Texas, which has the most thorough compensation program in the country, awards $80,000 for each year of wrongful incarceration, plus $25,000 per year spent on parole or as a registered sex offender. The state also provides an annuity and support services.
Meanwhile, New Hampshire offers a maximum $20,000 for the entirety of a wrongful conviction. Utah awards the monetary equivalent of the average annual salary of the state's non-agricultural worker. And Montana only provides the wrongfully incarcerated with educational aid.
Northrop and other exonerated individuals from states without compensation laws are left to lobby their state legislatures for a private bill to solely compensate them, or file a civil suit in court. Both are difficult and costly steps, advocates say.
"You're in no man's land if you're in a state that doesn't have a compensation law and you don't have an incredibly strong civil suit," Brown said.
President George W. Bush signed into law in 2004 a requirement that wrongfully convicted federal inmates should receive up to $50,000 per year spent behind bars, or $100,000 per year if the time was spent on death row.
Advocates for the exonerated want those figures to be a minimum level of compensation in states nationwide. But it won't happen quickly.
"It's pretty clear that the biggest impediment is state budgets," said Jackie McMurtrie, director of the University of Washington Law School's Innocence Project. "We got lots of support philosophically, from both sides of the aisle.
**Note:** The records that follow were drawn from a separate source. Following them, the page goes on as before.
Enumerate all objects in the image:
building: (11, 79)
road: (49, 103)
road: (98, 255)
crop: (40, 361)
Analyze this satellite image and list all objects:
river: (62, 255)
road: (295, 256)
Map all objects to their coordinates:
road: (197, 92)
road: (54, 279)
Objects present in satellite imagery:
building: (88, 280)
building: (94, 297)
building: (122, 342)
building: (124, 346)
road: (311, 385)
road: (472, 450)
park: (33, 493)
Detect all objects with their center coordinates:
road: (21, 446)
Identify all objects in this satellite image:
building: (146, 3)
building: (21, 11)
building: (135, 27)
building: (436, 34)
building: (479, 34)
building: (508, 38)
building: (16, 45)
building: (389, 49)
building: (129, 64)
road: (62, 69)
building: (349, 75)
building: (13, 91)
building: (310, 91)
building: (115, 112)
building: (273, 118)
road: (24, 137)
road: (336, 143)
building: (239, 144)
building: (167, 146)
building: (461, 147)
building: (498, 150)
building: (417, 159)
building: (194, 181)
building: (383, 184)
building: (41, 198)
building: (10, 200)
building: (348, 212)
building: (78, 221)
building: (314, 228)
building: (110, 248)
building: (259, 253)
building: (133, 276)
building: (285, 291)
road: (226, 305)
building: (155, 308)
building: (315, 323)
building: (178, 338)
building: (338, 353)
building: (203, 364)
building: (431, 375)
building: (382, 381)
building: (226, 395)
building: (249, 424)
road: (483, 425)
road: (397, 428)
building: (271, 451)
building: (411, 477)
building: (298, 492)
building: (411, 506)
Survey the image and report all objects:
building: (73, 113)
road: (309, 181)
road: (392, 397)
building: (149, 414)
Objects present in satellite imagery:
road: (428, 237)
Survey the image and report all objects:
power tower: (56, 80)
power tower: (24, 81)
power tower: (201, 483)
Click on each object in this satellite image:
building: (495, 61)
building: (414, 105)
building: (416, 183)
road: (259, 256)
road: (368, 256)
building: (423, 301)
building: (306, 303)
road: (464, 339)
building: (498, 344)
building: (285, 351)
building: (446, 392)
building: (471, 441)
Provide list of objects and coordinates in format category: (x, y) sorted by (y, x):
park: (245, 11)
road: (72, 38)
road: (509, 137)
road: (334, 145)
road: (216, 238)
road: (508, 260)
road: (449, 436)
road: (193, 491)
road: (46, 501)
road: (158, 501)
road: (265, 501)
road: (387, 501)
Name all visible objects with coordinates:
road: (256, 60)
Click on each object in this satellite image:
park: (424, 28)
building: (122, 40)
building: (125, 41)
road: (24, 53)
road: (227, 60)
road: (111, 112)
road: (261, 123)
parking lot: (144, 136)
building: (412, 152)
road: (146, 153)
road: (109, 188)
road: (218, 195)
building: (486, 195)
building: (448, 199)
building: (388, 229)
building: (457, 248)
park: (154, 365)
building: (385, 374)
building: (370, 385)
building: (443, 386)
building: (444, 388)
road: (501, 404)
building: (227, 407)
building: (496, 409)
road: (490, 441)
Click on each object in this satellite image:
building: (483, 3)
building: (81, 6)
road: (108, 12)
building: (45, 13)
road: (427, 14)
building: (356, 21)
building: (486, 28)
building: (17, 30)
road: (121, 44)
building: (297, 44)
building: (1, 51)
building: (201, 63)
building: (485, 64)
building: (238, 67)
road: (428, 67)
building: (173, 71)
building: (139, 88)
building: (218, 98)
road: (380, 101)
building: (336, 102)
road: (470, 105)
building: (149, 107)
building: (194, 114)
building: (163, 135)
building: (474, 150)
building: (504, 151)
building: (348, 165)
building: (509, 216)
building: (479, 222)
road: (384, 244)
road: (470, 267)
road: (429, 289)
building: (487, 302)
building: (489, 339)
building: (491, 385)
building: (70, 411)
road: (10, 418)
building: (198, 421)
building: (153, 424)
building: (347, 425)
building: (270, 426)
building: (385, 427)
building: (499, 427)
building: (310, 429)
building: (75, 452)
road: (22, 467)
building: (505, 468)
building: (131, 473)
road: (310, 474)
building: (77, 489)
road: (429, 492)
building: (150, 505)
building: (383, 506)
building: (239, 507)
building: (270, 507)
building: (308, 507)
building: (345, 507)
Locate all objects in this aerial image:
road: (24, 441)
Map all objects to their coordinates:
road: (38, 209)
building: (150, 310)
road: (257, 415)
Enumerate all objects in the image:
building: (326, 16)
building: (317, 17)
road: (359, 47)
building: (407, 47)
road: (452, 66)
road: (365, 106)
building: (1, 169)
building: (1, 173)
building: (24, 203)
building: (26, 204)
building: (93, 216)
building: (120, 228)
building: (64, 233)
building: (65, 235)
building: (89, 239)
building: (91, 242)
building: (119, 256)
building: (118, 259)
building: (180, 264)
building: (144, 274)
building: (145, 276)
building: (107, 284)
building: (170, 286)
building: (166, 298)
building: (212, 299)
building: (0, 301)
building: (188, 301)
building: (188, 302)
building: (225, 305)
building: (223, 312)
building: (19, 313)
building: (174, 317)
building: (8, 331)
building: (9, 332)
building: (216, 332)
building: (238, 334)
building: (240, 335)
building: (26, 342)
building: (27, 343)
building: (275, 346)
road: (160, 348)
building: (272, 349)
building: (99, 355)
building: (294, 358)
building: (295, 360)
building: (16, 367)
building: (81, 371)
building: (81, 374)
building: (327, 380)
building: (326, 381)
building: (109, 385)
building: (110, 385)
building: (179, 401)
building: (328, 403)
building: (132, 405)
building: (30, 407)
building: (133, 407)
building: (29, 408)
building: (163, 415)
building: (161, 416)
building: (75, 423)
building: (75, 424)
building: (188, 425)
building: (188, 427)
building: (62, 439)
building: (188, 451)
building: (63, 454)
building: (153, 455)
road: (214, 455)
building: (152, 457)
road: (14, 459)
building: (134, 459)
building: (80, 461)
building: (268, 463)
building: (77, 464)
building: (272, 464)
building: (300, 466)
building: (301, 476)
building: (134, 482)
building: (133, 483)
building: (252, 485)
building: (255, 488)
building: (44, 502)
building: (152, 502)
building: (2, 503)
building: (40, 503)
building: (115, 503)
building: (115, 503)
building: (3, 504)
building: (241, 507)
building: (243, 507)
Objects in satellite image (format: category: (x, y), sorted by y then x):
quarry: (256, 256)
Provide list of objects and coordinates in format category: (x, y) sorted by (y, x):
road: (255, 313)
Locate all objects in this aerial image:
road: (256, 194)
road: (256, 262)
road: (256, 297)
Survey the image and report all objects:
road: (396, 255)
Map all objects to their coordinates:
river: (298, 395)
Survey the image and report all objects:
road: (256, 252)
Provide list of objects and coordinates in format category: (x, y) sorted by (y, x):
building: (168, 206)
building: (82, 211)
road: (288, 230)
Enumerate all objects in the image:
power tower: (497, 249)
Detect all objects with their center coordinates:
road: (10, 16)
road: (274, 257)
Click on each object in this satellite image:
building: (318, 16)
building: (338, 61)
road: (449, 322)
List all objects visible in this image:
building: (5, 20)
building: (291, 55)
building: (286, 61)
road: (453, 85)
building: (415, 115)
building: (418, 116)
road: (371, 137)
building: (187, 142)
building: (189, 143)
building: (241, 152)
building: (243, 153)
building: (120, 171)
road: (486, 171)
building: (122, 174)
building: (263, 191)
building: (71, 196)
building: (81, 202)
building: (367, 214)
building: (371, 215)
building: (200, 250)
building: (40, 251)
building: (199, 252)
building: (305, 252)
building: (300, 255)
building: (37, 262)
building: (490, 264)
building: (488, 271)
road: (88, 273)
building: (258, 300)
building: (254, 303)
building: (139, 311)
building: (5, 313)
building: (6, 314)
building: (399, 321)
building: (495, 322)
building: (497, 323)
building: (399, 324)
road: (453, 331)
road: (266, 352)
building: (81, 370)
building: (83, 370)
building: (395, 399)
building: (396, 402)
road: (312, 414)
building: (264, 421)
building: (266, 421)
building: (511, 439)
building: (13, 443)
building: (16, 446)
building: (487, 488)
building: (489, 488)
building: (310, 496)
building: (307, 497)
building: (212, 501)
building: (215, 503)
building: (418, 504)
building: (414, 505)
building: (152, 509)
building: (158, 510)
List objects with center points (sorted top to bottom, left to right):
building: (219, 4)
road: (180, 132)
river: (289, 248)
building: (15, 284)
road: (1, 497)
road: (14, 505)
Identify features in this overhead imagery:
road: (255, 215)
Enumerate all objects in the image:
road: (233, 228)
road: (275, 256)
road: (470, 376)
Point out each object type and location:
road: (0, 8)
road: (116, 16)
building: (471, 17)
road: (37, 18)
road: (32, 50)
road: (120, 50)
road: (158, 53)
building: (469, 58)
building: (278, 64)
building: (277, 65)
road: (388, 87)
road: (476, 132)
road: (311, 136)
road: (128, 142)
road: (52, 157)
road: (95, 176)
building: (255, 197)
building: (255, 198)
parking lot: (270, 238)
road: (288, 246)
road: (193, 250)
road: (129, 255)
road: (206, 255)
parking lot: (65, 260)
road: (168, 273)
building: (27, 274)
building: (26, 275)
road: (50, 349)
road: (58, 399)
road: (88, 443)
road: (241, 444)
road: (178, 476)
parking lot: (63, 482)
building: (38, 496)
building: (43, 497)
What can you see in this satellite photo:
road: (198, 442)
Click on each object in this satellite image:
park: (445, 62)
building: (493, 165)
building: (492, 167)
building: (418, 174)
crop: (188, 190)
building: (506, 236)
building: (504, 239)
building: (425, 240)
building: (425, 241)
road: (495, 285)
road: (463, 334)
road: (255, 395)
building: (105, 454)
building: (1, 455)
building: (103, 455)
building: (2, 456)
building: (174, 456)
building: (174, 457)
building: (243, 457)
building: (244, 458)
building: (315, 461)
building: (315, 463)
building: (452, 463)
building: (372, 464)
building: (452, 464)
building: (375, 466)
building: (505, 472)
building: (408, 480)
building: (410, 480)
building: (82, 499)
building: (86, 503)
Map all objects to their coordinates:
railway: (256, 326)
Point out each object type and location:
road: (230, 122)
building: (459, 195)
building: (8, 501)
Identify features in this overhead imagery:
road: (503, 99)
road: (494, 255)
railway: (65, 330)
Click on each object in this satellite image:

But then people said, 'How are you going to pay for it?'"
McMurtrie said it's difficult to forecast how much a compensation law could cost a state each year. If a compensation law were implemented in Washington, the state would likely have to immediately compensate between 10 and 12 recently-exonerated innocent individuals, she said.
A 1996 study by the Ohio State University Criminal Justice Research Center estimated that about 10,000 people in the United States are wrongfully convicted of serious crimes every year, largely because of eyewitness misidentification.
Northrop and Larry Davis, another man convicted in his case, were both falsely picked out of a police line-up by a woman who had been attacked, blindfolded and raped, while working as a housekeeper in La Center, Wash., in 1993.
Bills to compensate the wrongfully convicted are pending in several states, where the debates have broadly highlighted the tension between fiscal effects and the political reality.
Draft legislation in Washington State, which would have provided up to $20,000 per year to Northrop and other innocent individuals wrongly imprisoned, failed to pass a Senate committee this year. Supporters hope it will receive a renewed push next year.
"These people have suffered more than any of us can imagine, on every level," said Brown. "The horror of prison when you're wrongfully convicted is just a new level of injustice. And, obviously, we ought to do everything we can to make people as whole as we can."
Brown says she's hopeful Michigan may become the 28th state to implement a compensation law later this year.